» **Source document**:
Furthermore, contrary to the industry trend, the bank saw an improvement in its CASA deposits, with the CASA ratio increasing to 34.3% as of March 31, 2025, although it declined marginally to 32.8% as of June 30, 2025, higher compared to the historical range of 30-31% since fiscal 2022. Furthermore, the bank has also witnessed healthy growth in retail TD’s + CASA deposits collectively accounting for 66% of total deposits as on June 30, 2025, up from 58% as on June 30, 2024, (59% as on June 30, 2023). While the CASA ratio may not see a substantial improvement given the current market trends, the overall stability of deposits is expected to be sustained.

 

Depositor concentration is flat with top 20 depositors forming ~11.4% of the total deposits as on March 31, 2025, from 11.5% as on March 31, 2024 (12% as on March 31, 2023). Reliance on non-deposit funding has been steadily reducing but still forms 19% of total funding borrowings + deposits as on June 30, 2025, down from 23% as on June 30, 2024, but remains higher than larger private banking peers. Thus, the ability of the bank to continue to build a retail liabilities franchise on a steady-state basis will be a critical rating sensitivity factor.

 

  • Adequate capitalisation: Yes Bank has adequate capitalisation with CET 1, Tier 1 and overall CAR of 14%, 14% and 16.2%, respectively, as on June 30, 2025. Capital position is supported by internal accruals. The bank has previously received capital infusions of Rs ~8,800 crore by two financial institutions, Rs 10,000 crore infused by different financial institutions as part of its reconstruction scheme in March 2020, with a follow-on public offer (FPO) of Rs 15,000 crore in July 2020.

» **Questions**:
1 > Answer these from the Yes Bank text:
(a) What was the CASA ratio as of March 31, 2025?
(b) What share of total deposits did the top 20 depositors hold as on March 31, 2025?
(c) How large was the follow-on public offer in July 2020?
2 > List each capital measure the Yes Bank text gives for June 30, 2025, with its value.
3 > Rewrite the part of the Yes Bank text starting with "Furthermore, contrary to" and going on through "to be sustained.", swapping in "current and savings account ratio" wherever "CASA ratio" appears.
Use only the Yes Bank text to work from.

» **Dataset content**:

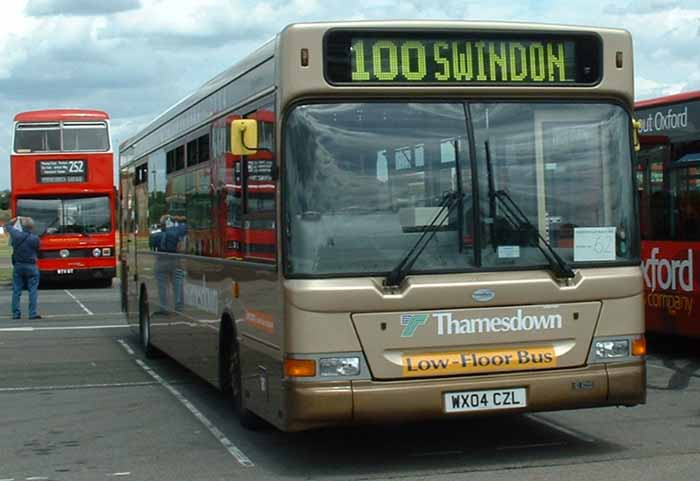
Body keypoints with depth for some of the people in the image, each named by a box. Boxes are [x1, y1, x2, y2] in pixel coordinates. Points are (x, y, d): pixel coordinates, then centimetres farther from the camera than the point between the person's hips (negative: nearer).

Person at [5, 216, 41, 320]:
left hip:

» **Responses to the exercise**:
1 >
(a) 34.3%
(b) ~11.4%
(c) Rs 15,000 crore

2 >
CET 1: 14%
Tier 1: 14%
Overall CAR: 16.2%

3 >
Furthermore, contrary to the industry trend, the bank saw an improvement in its CASA deposits, with the current and savings account ratio increasing to 34.3% as of March 31, 2025, although it declined marginally to 32.8% as of June 30, 2025, higher compared to the historical range of 30-31% since fiscal 2022. Furthermore, the bank has also witnessed healthy growth in retail TD’s + CASA deposits collectively accounting for 66% of total deposits as on June 30, 2025, up from 58% as on June 30, 2024, (59% as on June 30, 2023). While the current and savings account ratio may not see a substantial improvement given the current market trends, the overall stability of deposits is expected to be sustained.